2010 — "The Big Bang Theory"
Big Bang Theory/CBS
In 2010, you couldn't tell a joke without saying "bazinga!" "The Big Bang Theory" was the most popular sitcom on television. At the 2010 Emmys, the show's star Jim Parsons won his first of four Emmys for his leading role as Sheldon Cooper, the intelligent nerd who had already become one of the most memorable characters in sitcom history.
2011 — "Breaking Bad"
AMC via Netflix
"Breaking Bad," which debuted in 2008, dominated the TV landscape in 2011. The action-packed fourth season focused on the feud between Walter White and Gustavo Fring, the drug lord White is trying to get rid of so he can take over. The season had moments viewers couldn't predict, from the bloody box cutter scene in the season premiere to the horrific explosion in a nursing home in the season finale.
2012 — "Mad Men"
"Mad Men" returned after an almost two-year hiatus in 2012. Expectations were high. In the season four finale, Don Draper proposed to his secretary, Megan, and it was a twist most people didn't see coming, but should have. Most fans weren't optimistic about Megan becoming one of the main characters on the show, but she turned out to be a great character, and its fifth season took a lot of memorable risks, including a dark storyline with Lane Pryce, and Roger Sterling's obsession with LSD that he won't stop bragging about.
2013 — "Parks and Recreation"
When season six of "Parks and Recreation" arrived in 2013, Chris Pratt somewhat suddenly had a superhero body and the show had a larger audience than previous seasons, thanks to a cult following and praise from critics. Unlike most comedies, "Parks and Recreation" didn't lose its momentum, because it always challenged itself and its characters.
2014 — "Game of Thrones"
In season four, which aired in the spring of 2014 on HBO, "Game of Thrones" was at its peak. Most people were obsessed with the show by this time. The storylines were building up to more exciting new journeys for all of its characters, and the short-lived but memorable Oberyn Martell swept into King's Landing and made things a little more violent and enticing.
2015 — "Broad City"
Matthew Peyton/Comedy Central/"Broad City"

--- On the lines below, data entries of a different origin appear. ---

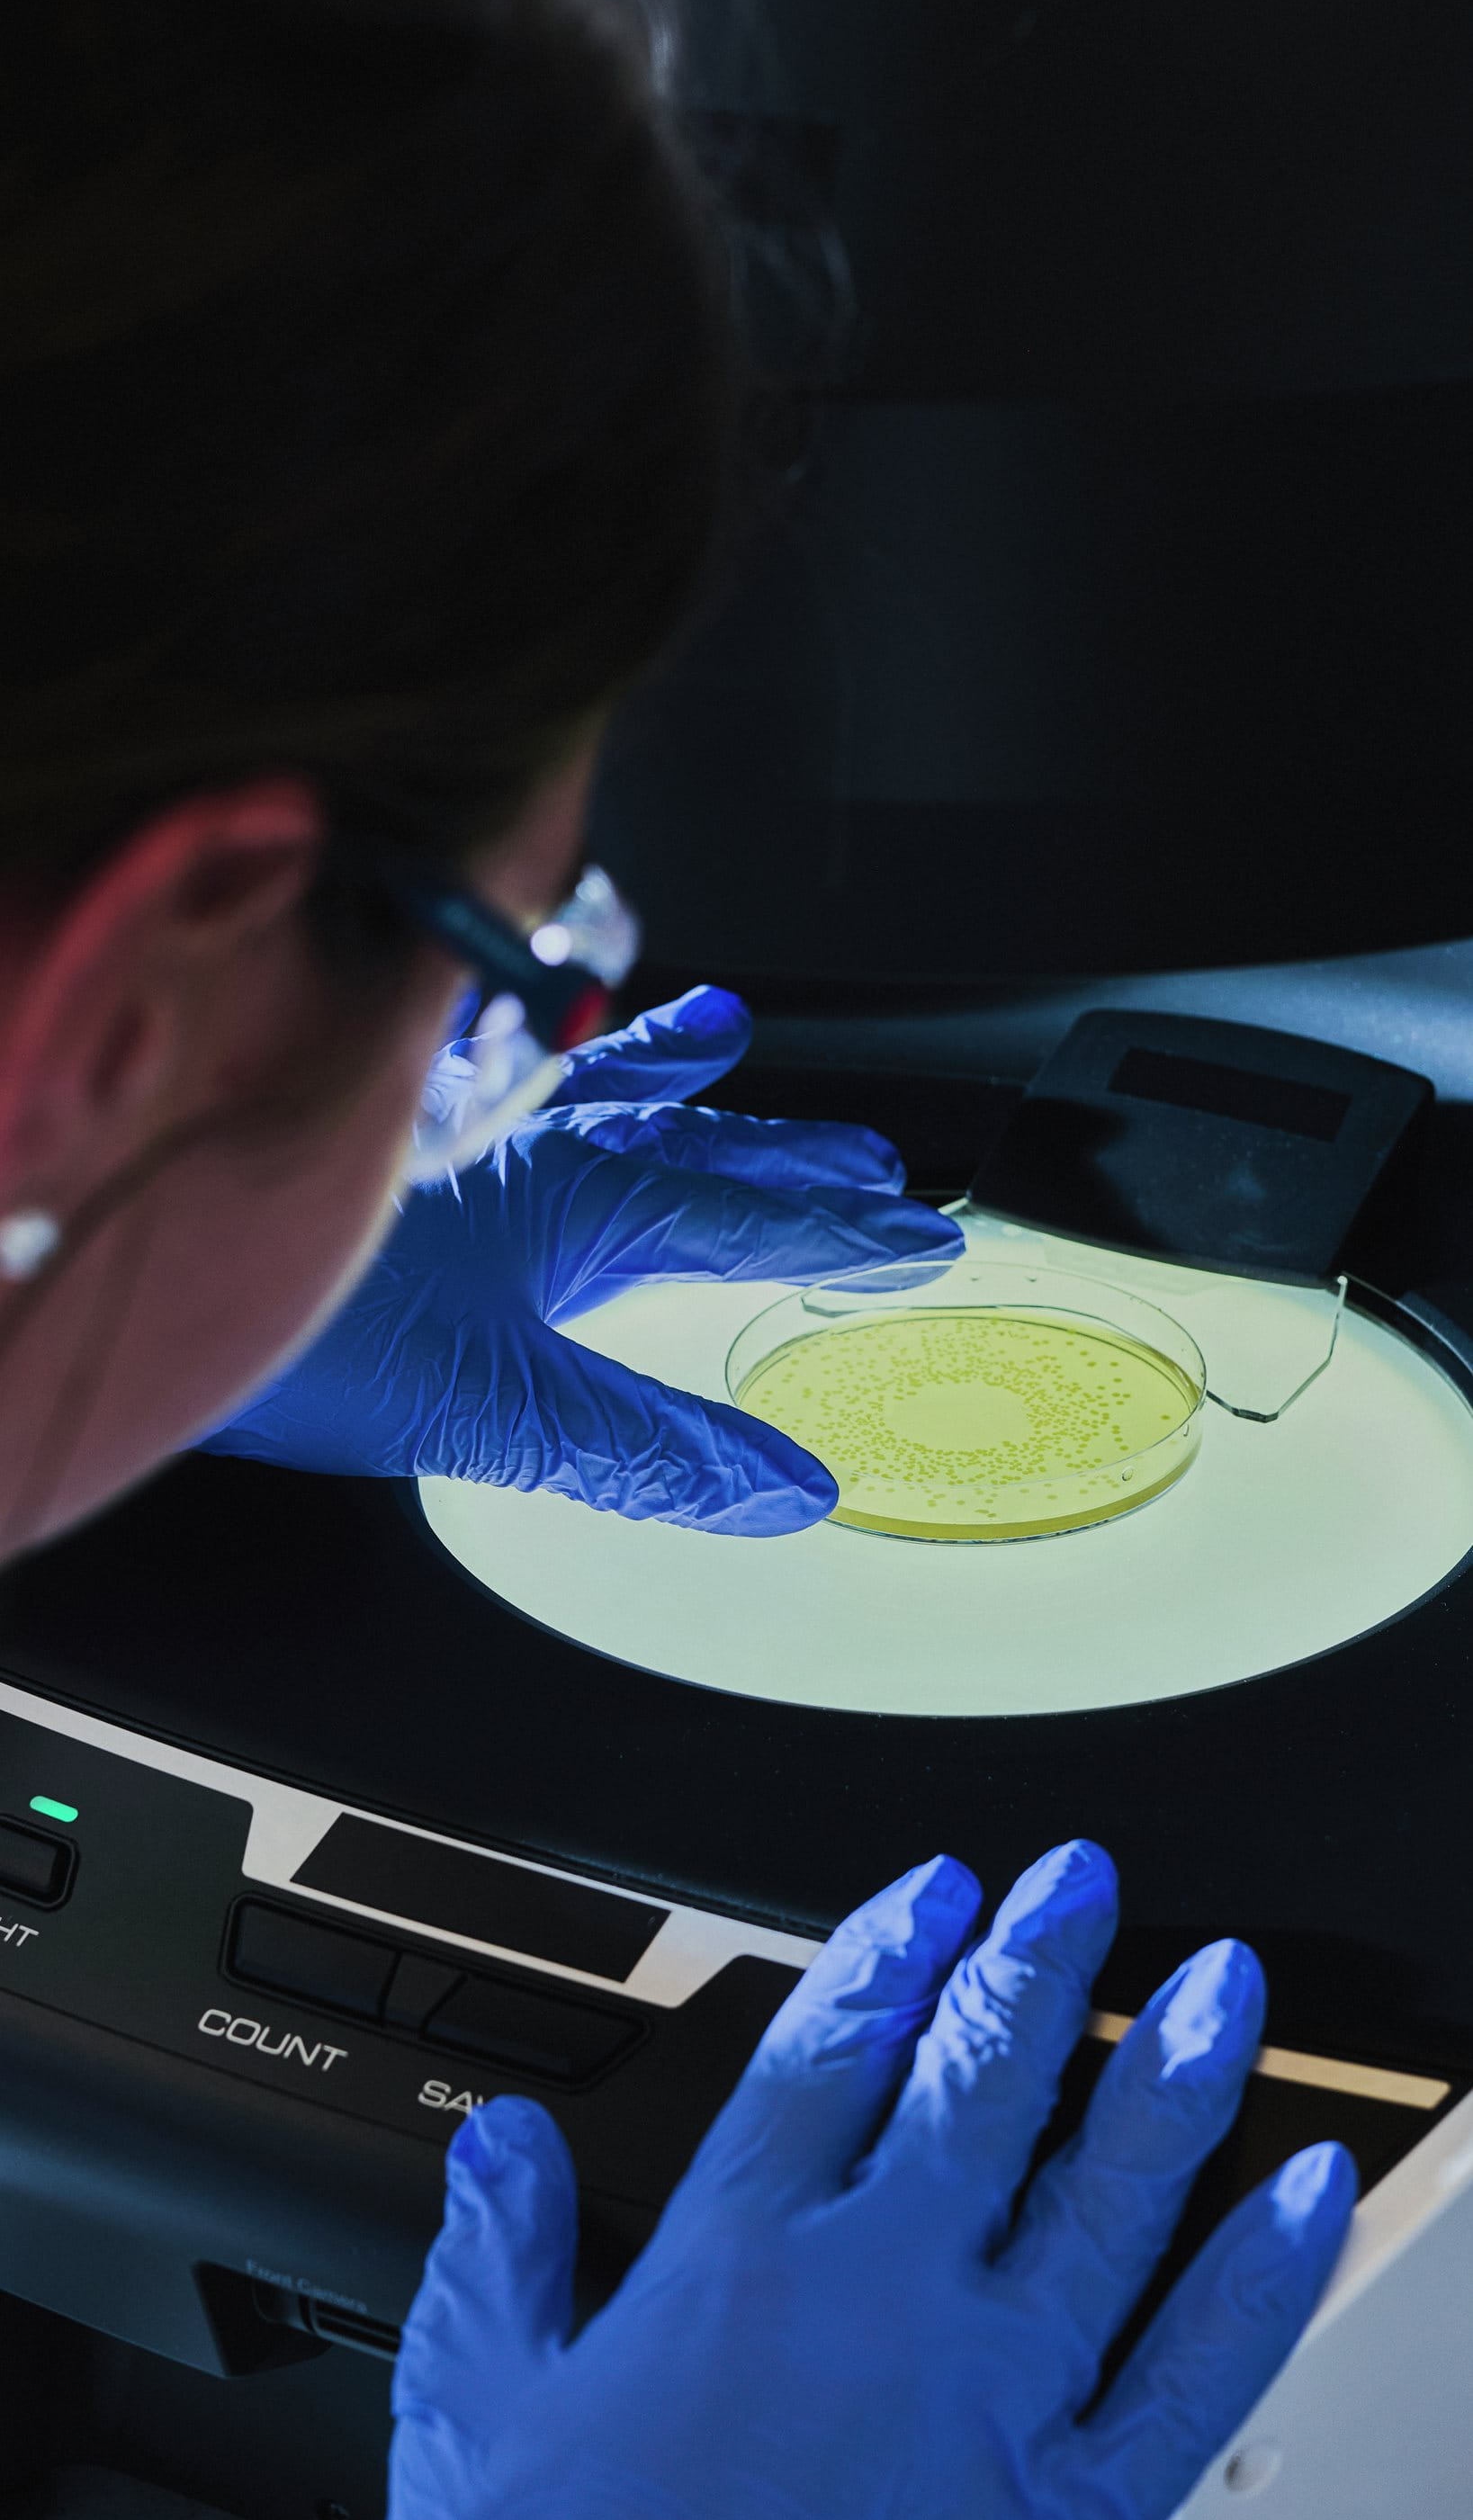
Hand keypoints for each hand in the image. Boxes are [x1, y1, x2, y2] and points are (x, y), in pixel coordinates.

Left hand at [202, 986, 959, 1531]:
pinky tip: (512, 1048)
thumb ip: (650, 1449)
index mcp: (579, 1200)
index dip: (838, 1229)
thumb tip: (781, 1488)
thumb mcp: (509, 1411)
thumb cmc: (311, 1324)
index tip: (915, 1234)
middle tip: (867, 1160)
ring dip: (662, 1067)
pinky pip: (485, 1069)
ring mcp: (449, 1128)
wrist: (165, 1257)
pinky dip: (527, 1055)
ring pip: (589, 1082)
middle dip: (785, 1154)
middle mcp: (523, 1142)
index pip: (744, 1213)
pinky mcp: (377, 1135)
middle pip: (689, 1140)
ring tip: (718, 1031)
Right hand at [359, 1844, 1353, 2519]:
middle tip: (1081, 1886)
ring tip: (1217, 1985)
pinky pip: (1195, 2378)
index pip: (829, 2053)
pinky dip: (1260, 2278)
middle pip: (981, 2085)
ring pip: (1109, 2197)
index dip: (890, 1951)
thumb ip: (498, 2253)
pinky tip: (1304, 2193)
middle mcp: (875, 2309)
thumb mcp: (472, 2414)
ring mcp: (985, 2412)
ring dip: (1170, 2073)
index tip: (936, 1893)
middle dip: (1038, 1961)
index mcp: (733, 2268)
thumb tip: (509, 2142)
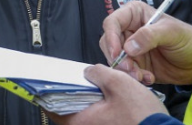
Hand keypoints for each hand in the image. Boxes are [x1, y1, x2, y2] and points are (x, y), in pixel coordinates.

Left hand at [46, 65, 167, 124]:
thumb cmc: (142, 116)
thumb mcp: (119, 83)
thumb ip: (98, 72)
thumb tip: (89, 71)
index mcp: (80, 122)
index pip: (52, 107)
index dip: (51, 90)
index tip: (49, 79)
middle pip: (69, 108)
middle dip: (75, 91)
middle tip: (81, 77)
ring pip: (85, 113)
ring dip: (90, 98)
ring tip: (99, 85)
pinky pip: (98, 118)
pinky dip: (101, 106)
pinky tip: (110, 96)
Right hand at [100, 1, 191, 85]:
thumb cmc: (188, 39)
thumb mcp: (172, 32)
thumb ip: (150, 36)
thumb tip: (128, 47)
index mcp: (135, 14)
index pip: (112, 22)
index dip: (111, 37)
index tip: (117, 53)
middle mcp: (129, 30)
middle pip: (109, 43)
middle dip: (118, 58)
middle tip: (131, 69)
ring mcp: (131, 48)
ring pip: (116, 60)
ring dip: (126, 70)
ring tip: (142, 76)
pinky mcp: (136, 64)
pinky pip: (126, 72)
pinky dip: (134, 77)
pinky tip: (149, 78)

Comedy Central's "Broad City" became extremely popular among New Yorkers in its first season, because unlike some other shows on the air, it absurdly but accurately represented life in the city. But its popularity stretched beyond city and by season two everyone wanted an Abbi to their Ilana — or an Ilana to their Abbi. Season two also included some of the show's most major guest stars including Seth Rogen, Kelly Ripa, Patricia Clarkson, and Aidy Bryant.
2016 — "Atlanta"
FX's comedy series "Atlanta" blew people away in 2016. The show's depiction of the annoyances of fame, as two cousins navigate the Atlanta rap scene, instantly made it one of the most compelling and hilarious shows on television, and one of FX's best original series ever. It's poignant and isn't afraid to make a statement, but it also has some of the funniest comedy on TV.
2017 — "Big Little Lies"
"Big Little Lies" was an unexpected critical and awards show hit. It explored strong friendships between women older than the age of 25, and showed the psychological effects of domestic abuse. Other shows and films have covered domestic abuse, but never in the way "Big Little Lies" did, and the way Nicole Kidman's Emmy-winning performance did. The limited series became so popular that HBO got its A-List stars to sign on for a second season, starring the most A-List of A-List actors: Meryl Streep.